[[ Source records open ]]

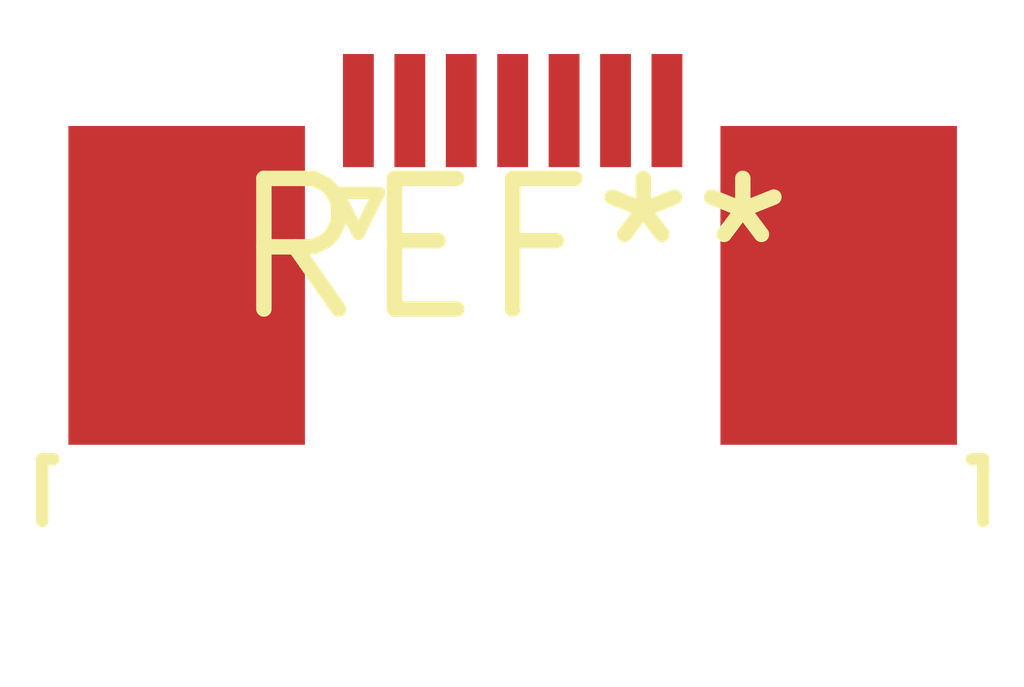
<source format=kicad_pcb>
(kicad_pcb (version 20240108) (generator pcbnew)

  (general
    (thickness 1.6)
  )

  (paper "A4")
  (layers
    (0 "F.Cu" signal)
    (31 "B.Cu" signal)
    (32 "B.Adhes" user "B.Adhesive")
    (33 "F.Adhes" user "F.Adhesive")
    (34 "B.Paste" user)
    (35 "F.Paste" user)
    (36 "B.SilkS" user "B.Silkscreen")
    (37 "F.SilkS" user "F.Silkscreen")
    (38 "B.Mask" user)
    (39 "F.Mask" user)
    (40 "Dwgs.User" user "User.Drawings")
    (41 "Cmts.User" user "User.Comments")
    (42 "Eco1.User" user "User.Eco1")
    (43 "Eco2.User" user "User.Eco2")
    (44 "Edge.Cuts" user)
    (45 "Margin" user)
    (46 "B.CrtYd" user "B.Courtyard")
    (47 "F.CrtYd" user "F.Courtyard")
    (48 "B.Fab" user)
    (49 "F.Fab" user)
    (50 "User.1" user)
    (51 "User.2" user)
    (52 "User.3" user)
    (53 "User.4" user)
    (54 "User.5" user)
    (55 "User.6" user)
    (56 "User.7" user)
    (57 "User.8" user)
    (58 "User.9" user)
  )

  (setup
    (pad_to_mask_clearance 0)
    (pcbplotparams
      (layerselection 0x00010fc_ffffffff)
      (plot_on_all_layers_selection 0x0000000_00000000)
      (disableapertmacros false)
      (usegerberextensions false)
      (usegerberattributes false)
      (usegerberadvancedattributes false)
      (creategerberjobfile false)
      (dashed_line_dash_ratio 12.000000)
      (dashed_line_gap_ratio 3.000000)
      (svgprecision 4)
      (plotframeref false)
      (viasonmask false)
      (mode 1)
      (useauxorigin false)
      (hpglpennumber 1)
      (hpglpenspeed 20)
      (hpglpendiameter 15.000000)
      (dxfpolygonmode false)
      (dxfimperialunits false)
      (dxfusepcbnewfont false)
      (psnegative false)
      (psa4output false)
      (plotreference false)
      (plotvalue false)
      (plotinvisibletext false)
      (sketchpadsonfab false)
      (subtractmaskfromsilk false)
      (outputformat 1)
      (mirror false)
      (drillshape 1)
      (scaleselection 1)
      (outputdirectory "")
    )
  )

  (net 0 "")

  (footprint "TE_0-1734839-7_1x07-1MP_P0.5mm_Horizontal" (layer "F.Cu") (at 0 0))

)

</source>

[[ Source records closed ]]
[[ Source records open ]]

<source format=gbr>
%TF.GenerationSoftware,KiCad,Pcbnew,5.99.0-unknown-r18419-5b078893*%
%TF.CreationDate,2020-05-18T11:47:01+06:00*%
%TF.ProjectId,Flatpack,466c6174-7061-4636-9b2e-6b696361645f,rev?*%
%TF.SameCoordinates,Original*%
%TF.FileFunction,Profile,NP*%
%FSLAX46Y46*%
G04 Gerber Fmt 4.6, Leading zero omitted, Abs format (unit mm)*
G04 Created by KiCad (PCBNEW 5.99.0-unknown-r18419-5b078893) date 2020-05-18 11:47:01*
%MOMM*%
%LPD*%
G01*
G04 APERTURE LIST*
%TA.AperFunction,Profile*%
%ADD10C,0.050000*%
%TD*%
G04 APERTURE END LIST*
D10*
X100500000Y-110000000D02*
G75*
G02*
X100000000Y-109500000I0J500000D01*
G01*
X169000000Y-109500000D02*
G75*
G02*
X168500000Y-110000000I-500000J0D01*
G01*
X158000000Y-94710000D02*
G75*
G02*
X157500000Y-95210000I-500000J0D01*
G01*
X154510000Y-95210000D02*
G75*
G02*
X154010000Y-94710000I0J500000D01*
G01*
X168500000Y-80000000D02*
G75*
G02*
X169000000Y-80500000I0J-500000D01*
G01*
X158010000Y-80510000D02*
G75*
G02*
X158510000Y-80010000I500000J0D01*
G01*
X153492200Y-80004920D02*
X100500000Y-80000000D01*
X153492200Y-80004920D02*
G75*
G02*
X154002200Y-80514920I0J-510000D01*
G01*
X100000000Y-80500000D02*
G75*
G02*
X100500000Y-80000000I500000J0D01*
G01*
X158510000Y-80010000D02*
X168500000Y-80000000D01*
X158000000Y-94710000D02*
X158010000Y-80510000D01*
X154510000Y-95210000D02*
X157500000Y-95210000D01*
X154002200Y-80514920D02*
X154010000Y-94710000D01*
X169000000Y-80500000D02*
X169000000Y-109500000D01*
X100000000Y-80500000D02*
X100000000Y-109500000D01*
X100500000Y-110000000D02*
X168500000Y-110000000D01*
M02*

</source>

[[ Source records closed ]]

_Try it:_
Working through the records above, establish how many lines contain the string "Courtyard", and reply with the number by itself.

_Result of the exercise:_
2